体位変換では背臥位・左右の側臥位の肢位を順番に行うのが基本ですが、対象者によっては側臥位でなく半側臥位が良い場合があります。
今回はこの半側臥位についてご紹介します。
半側臥位とは
背臥位と側臥位の中間(ベッドに対しての身体の傾きが30°~45°くらい)の肢位です。
左半側臥位と右半側臥位があります。
自分で身体を動かせない人は、半側臥位の肢位で保持することは困難であるため、ナーセントパットやクッションなどを使用してその角度を保持することが一般的です。
健常者の方でもクッションなどで保持しなければ、半側臥位のまま寝るのは難しいですし疲れます。そのため健常者の方は、寝ているときに寝返りをうっても半側臥位になることはほとんどありません。

- 資料編 -
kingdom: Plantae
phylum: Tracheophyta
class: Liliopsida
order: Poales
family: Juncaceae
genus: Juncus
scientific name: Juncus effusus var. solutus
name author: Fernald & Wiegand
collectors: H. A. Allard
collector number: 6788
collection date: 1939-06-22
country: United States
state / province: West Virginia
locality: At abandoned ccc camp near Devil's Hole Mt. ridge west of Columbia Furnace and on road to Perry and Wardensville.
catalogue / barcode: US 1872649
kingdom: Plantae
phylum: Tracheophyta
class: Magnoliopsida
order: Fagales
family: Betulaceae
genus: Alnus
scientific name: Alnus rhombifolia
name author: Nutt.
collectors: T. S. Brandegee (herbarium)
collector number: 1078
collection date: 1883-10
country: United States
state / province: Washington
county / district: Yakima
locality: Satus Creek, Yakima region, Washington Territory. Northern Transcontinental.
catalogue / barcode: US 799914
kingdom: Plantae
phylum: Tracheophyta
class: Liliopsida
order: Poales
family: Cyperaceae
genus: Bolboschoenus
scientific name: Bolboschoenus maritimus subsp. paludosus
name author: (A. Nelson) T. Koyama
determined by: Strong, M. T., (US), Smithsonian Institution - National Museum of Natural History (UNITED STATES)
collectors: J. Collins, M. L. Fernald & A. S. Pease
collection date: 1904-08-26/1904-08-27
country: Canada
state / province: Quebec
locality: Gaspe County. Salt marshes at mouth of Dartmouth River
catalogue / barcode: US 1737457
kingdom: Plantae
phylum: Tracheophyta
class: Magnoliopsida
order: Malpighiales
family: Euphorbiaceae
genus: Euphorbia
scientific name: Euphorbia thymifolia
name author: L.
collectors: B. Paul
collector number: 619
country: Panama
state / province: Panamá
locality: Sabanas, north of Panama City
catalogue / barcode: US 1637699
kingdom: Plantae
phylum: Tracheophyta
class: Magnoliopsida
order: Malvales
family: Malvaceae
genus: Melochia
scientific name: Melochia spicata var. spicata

- 情報の活用 -
(A) 半側臥位の文章から、「体位変換では背臥位・左右の側」から「を保持することが一般的です。」までを一字も変えずに書き出しなさい。
(B) 半側臥位の文章について、最後の文に続く部分を書きなさい。
一覧はここでは使用しない。

- 問題の解答 -
(A)
体位変換では背臥位・左右の側臥位の肢位を順番に行うのが基本ですが、対象者によっては側臥位でなく半側臥位が良い場合があります。
今回はこの半側臥位についてご紹介します。
半側臥位とは
背臥位と側臥位の中間(ベッドに対しての身体の傾きが30°~45°くらい)の肢位です。
左半側臥位と右半側臥位があります。
自分で身体を動かせない人は、半側臥位の肢位で保持することは困難であるため、ナーセントパットやクッションなどを使用してその角度を保持することが一般的です。

(B)
半側臥位のポジショニングのメリット
半側臥位のメリットは、褥瘡好発部位への圧力を分散して褥瘡の発生を予防しやすいところにあります。
側臥位では、下側になっている腸骨部や大転子部に圧力がかかりやすくなります。しかし、半側臥位では骨盤が斜めに傾いているので下側の腸骨部や大転子部への圧力を分散しやすくなります。
他にも側臥位の褥瘡好発部位である耳介部(耳)・肩峰(肩の外側の出っ張り)・肋骨部・膝関節顆部(膝の外側の出っ張り)・外果部(外くるぶし)も同様に側臥位ではまともに圧力がかかりますが、半側臥位では圧力を分散しやすくなります。
半側臥位のポジショニングのデメリット
半側臥位のポジショニングのデメリットは、接触面積が狭く安定感が悪くなるだけでなく身体に「ねじれ」が起こりやすいところです。
半側臥位を良好に保持するには、クッションなどが絶対に必要なのですが、このクッションが不十分であれば筋緊張が高くなったり褥瘡の発生を助長してしまう可能性もあります。
例えば仙骨部の除圧をするために骨盤にナーセントパットを入れて、半側臥位にしようとした場合、
骨盤は半側臥位を保持できますが、上半身は背臥位の方向へ戻ろうとするため「ねじれ」が起こってしまいます。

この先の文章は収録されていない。